## What needs to be done
Copy out exactly the lines below that run from the one holding "t = 0.72 s (no picture)" to the one holding "34: (74, 150, 10.86)", keeping both of those lines and no others.
........
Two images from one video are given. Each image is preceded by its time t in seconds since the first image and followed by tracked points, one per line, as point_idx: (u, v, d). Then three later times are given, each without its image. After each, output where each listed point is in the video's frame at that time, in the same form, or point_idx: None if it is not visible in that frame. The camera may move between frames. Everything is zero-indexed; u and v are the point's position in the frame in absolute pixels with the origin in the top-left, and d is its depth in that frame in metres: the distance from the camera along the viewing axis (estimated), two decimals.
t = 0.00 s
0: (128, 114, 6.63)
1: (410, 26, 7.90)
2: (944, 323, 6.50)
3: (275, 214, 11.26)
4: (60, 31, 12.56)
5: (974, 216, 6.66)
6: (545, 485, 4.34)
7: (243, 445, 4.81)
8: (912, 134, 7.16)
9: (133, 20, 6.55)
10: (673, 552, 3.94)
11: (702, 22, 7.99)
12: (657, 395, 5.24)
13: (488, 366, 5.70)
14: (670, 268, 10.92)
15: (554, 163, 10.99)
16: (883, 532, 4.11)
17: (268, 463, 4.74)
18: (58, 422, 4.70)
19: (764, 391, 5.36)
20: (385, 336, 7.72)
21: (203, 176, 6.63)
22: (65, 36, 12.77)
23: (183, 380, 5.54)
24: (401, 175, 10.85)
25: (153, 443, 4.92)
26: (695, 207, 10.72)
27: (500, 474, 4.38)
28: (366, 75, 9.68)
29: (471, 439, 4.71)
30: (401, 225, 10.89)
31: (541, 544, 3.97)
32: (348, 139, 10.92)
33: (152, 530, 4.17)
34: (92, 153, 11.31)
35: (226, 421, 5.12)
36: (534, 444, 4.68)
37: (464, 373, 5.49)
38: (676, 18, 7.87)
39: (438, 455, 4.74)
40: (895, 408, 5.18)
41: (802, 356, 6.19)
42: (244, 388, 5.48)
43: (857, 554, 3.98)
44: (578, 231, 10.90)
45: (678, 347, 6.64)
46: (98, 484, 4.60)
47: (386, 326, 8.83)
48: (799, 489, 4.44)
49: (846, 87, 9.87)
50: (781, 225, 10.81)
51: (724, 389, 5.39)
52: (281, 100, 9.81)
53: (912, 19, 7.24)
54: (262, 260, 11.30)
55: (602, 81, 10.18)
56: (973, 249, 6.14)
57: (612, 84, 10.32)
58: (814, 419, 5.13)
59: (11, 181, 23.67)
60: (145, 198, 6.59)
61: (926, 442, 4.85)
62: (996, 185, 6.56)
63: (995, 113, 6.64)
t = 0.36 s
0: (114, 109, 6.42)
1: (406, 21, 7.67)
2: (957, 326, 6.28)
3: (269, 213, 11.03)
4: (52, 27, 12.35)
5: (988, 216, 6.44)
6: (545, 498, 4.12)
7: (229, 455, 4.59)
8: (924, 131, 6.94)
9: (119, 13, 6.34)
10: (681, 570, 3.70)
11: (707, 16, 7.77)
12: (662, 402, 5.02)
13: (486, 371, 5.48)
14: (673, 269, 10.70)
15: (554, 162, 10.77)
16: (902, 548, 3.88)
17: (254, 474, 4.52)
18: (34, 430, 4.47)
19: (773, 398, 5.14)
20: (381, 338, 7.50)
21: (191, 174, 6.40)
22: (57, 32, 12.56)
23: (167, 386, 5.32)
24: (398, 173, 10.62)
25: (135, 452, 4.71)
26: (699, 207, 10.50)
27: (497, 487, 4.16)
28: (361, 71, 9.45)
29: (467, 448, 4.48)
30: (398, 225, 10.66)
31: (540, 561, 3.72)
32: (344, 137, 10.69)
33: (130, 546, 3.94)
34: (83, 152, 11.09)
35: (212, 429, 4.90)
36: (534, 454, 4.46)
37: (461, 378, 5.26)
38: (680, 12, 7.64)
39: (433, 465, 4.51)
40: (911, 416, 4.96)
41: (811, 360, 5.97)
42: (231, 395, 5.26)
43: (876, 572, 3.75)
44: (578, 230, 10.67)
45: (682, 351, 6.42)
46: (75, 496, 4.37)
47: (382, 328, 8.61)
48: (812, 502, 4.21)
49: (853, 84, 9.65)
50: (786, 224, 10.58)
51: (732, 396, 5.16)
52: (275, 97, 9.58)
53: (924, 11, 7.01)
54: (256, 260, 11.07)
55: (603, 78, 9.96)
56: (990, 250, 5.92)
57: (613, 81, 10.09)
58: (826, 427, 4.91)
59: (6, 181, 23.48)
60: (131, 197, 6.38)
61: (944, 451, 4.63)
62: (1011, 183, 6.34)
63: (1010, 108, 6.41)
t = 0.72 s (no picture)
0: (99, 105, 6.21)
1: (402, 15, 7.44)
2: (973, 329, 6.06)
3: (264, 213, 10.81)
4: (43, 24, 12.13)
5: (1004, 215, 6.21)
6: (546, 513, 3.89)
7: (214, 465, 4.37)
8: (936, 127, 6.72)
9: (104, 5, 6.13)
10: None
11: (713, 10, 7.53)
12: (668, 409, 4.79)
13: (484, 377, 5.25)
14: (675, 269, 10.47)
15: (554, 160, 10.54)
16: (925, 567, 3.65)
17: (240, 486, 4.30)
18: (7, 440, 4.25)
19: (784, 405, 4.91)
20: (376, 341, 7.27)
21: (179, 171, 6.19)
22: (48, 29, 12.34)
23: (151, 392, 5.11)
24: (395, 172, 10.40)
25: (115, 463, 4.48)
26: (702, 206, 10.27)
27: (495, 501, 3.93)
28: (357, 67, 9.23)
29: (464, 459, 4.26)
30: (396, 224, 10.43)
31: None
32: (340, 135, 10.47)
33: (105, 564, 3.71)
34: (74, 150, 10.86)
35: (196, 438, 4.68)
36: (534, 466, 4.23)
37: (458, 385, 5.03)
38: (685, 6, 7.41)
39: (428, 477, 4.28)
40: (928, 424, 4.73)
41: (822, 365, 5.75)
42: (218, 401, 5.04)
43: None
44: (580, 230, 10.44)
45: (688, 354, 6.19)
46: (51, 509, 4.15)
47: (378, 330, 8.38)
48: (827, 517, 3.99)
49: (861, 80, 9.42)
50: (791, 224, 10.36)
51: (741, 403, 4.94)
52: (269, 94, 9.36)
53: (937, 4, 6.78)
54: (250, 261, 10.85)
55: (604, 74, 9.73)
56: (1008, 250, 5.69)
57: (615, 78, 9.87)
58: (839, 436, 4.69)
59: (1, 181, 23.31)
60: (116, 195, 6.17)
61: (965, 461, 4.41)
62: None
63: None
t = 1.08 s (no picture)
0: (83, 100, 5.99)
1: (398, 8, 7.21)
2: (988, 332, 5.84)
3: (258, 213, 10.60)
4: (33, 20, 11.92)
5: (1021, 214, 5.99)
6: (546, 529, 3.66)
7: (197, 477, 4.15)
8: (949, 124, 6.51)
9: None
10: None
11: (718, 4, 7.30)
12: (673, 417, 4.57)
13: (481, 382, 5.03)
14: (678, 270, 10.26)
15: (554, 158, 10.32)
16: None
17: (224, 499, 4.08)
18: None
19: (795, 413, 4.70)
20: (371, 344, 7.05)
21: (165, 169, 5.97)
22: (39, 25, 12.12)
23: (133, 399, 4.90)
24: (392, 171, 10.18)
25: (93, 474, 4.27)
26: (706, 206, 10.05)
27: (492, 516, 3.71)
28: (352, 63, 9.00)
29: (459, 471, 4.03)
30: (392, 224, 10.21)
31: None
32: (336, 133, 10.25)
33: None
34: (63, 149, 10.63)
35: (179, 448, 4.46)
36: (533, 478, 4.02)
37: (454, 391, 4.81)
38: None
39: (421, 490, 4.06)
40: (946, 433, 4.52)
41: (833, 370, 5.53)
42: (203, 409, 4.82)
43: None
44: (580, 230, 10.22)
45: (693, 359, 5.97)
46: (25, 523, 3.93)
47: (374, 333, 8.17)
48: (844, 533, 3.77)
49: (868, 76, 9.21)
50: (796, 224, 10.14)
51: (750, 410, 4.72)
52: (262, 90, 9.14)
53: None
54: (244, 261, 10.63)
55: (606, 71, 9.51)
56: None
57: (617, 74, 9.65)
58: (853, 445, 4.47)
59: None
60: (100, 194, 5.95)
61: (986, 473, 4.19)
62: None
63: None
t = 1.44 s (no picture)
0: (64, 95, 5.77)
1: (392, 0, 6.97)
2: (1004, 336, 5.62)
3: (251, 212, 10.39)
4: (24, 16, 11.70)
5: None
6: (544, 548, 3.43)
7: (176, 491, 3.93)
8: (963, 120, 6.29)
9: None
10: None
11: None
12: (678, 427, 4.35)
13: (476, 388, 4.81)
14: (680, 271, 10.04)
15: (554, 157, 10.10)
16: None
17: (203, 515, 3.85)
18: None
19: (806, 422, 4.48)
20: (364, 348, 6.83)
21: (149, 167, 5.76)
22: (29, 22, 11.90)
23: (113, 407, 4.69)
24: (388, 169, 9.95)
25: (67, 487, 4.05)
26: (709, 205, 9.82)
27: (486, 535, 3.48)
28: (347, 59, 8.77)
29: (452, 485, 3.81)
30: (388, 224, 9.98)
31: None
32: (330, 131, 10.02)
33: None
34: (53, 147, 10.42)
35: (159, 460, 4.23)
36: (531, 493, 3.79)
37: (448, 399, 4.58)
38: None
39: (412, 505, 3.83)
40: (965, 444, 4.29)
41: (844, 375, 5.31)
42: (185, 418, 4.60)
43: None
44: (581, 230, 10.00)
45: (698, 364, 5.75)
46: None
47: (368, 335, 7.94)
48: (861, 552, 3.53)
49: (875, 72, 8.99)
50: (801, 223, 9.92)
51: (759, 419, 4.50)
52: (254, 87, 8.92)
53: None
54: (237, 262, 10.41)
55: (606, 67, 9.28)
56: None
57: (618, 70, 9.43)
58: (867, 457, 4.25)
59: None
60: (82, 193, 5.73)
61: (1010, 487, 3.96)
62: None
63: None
........
## Completed task
t = 0.72 s (no picture)
0: (99, 105, 6.21)
1: (402, 15, 7.44)
2: (973, 329, 6.06)
3: (264, 213, 10.81)
4: (43, 24, 12.13)
5: (1004, 215, 6.21)
6: (546, 513, 3.89)
7: (214, 465, 4.37)
8: (936, 127, 6.72)
9: (104, 5, 6.13)
10: None
11: (713, 10, 7.53)
12: (668, 409, 4.79)
13: (484, 377, 5.25)
14: (675, 269, 10.47)
15: (554, 160, 10.54)
16: (925, 567, 3.65)
17: (240, 486, 4.30)
18: (7, 440, 4.25)
19: (784, 405, 4.91)
20: (376, 341, 7.27)
21: (179, 171, 6.19)
22: (48, 29, 12.34)
23: (151, 392, 5.11)
24: (395, 172, 10.40)
25: (115, 463, 4.48)
26: (702, 206, 10.27)
27: (495, 501, 3.93)
28: (357, 67, 9.23)
29: (464, 459, 4.26)
30: (396, 224, 10.43)
31: None
32: (340, 135, 10.47)
33: (105, 564, 3.71)
34: (74, 150, 10.86)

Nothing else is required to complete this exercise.